While I agree with Schechter that being practical is more important than being right, this doesn’t mean there’s nothing to be gained by understanding real value.  Quite simply, if we understand where market value is inconsistent with real value, we can exploit these inconsistencies to maximize value on our team.  In this article, I will lay the groundwork for you to do exactly that.  In the following section, which is titled, “How I calculated projected real value (PRV),” I will explain how I determined player value.  If you’re more interested in what you can learn from real value than you are how to determine it, you can skip ahead to the section titled, “Examining projected real value,” where I will identify which categorical values are overvalued and undervalued.  Then, in the section titled, “Exploiting market inconsistencies,” I will briefly explain how you can use this information all of this information to win a chocolate Lionel Richie head of your own.

How I calculated projected real value (PRV)

As Schechter explains in Winning Fantasy Baseball, there are three basic approaches to calculating player values. You can calculate Standings Gain Points (SGPs), you can calculate value using a Percentage Value Method or you can use a Standard Deviation Method.

Schechter prefers SGPs because it is the most practical. In this method, you use historical league data in order to determine how many points each player will help you gain in the standings (thus, the name standings gain points).  For example, if you typically move up one place in your league standings for every seven home runs, a player who hits 35 home runs would be worth 5 SGPs. SGPs are logical and fairly easy to use, and as Schechter says, they are the most practical.  Unfortunately, the reason SGPs are so practical is that they mimic the inflation and inconsistencies that exist on the market.  What we want to do is remove inflation, leaving us with percentage value and standard deviation methodologies.

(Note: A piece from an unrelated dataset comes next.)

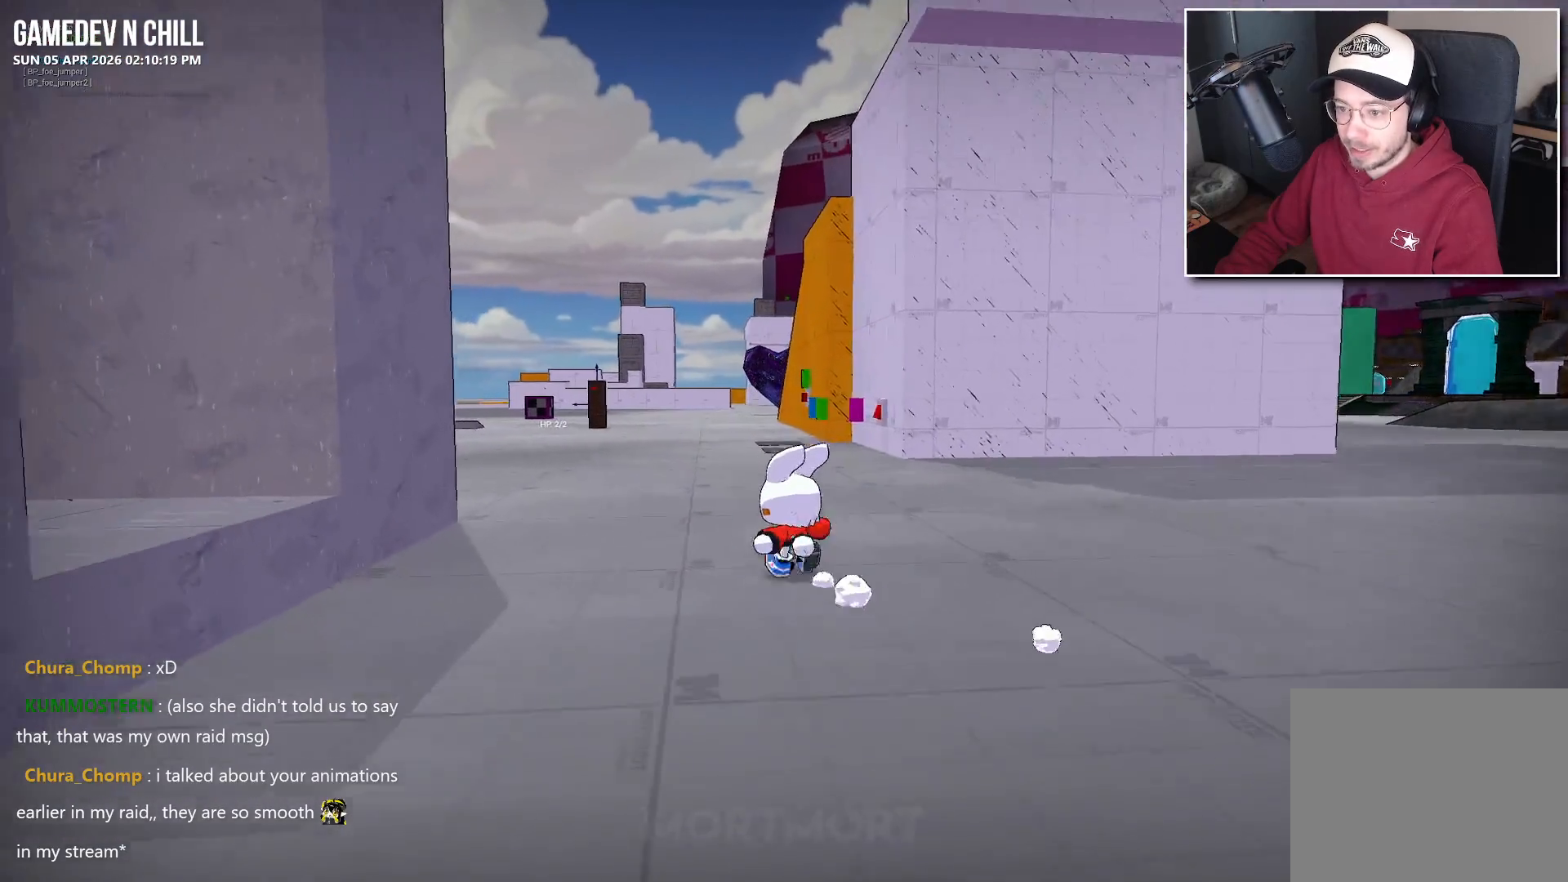
{"buttons": [], "left_stick": "up", "right_stick": "center", "events": [[100, "left_stick", "up"]]}
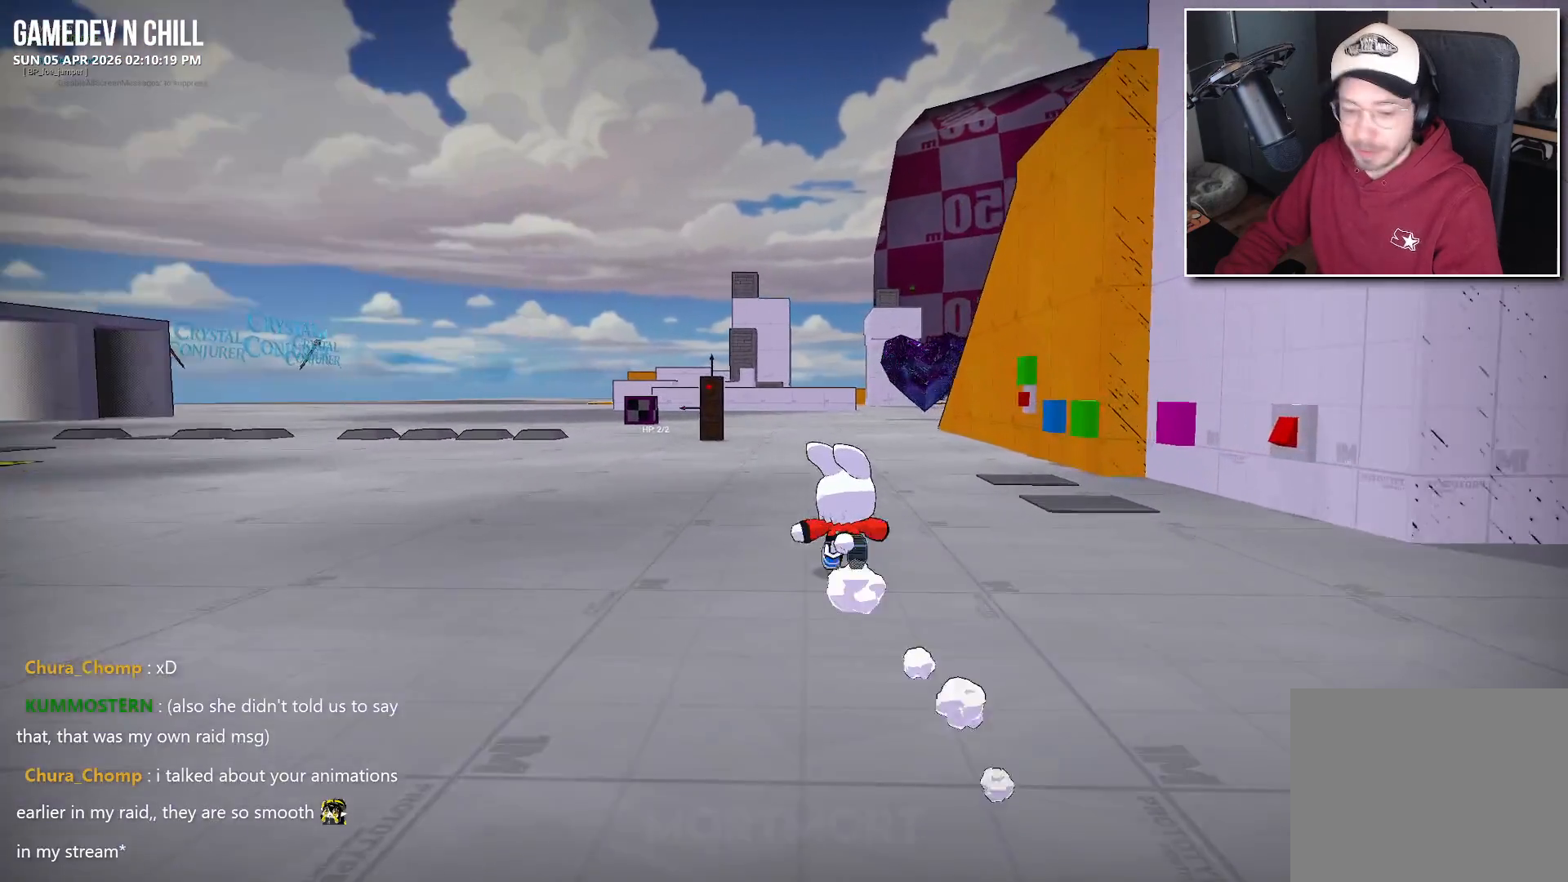
{"buttons": [], "left_stick": "center", "right_stick": "center", "events": [[483, "left_stick", "center"]]}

When you use determine player values using a percentage value method, you calculate the percentage of the total projected statistics that a player will acquire.  For instance, if you project that your league will have a total of 1000 saves, and you project Craig Kimbrel will have forty of those saves, then Kimbrel’s percentage value for saves is 4% (40 out of 1000).  The standard deviation is a very similar approach where you use deviation from the mean rather than percent value to determine a player’s worth.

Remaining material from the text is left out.